Although there is no specific format for docstrings, all docstrings are created via surrounding triple quotation marks (instead of single quotation marks). Inside, we generally have a description of the following:

  • What the function does.
  • The parameters to the function.
  • What the function returns, if any.
  • Potential errors that could be raised.

Our docstring above closely follows what’s known as the NumPy format. Here, we have the following:

  • A sentence at the beginning explaining what the function does. You can have more description afterwards, but have a standalone sentence at the beginning.
  • The parameters are described under a “Parameters” section, with each argument being described with its type (in this case int, short for “integer”), followed by a description of that parameter.
  • The returned value is described under a “Returns” section, where the type of the return value is described as well as what the value signifies.
  • Finally, because we explicitly raise an error when a == 0, we describe it under the “Raises” section, where we list the type of error raised (ValueError) and how it can come about in our code.
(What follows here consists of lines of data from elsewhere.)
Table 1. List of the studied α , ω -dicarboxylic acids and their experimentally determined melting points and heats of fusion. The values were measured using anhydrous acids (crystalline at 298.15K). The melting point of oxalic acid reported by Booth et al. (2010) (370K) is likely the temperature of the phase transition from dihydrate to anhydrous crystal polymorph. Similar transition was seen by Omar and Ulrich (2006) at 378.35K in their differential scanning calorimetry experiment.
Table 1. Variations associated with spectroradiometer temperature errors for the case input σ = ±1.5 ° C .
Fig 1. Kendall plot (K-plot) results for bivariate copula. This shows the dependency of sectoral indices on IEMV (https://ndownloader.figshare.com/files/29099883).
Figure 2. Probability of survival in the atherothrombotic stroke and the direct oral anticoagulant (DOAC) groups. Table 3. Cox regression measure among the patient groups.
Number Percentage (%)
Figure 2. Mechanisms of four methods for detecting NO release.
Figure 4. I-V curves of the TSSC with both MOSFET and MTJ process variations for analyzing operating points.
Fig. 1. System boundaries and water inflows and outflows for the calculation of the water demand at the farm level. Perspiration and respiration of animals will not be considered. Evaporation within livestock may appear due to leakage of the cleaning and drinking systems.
There are many ways to form docstrings, but this way is used by a lot of major Python libraries and developers, so it’s a good one to start with. Using this one as a guide, let’s practice writing them.

  • Try writing a docstring for the following function:

    def f(l):
    out = []
    
    for i in l:
        out.append(str(i))
    
    if len(out) == 0:
        raise ValueError("No elements collected")
    
    return out
    

Note that the type of l is a list. It’s best that you try to figure out what the code is doing before writing the docstring.(solution).

  • Try writing a docstring for the following function:

    def f(x):
    return [str(x), str(x)]
    

It’s best that you try to figure out what the code is doing before writing the docstring for the function. (solution).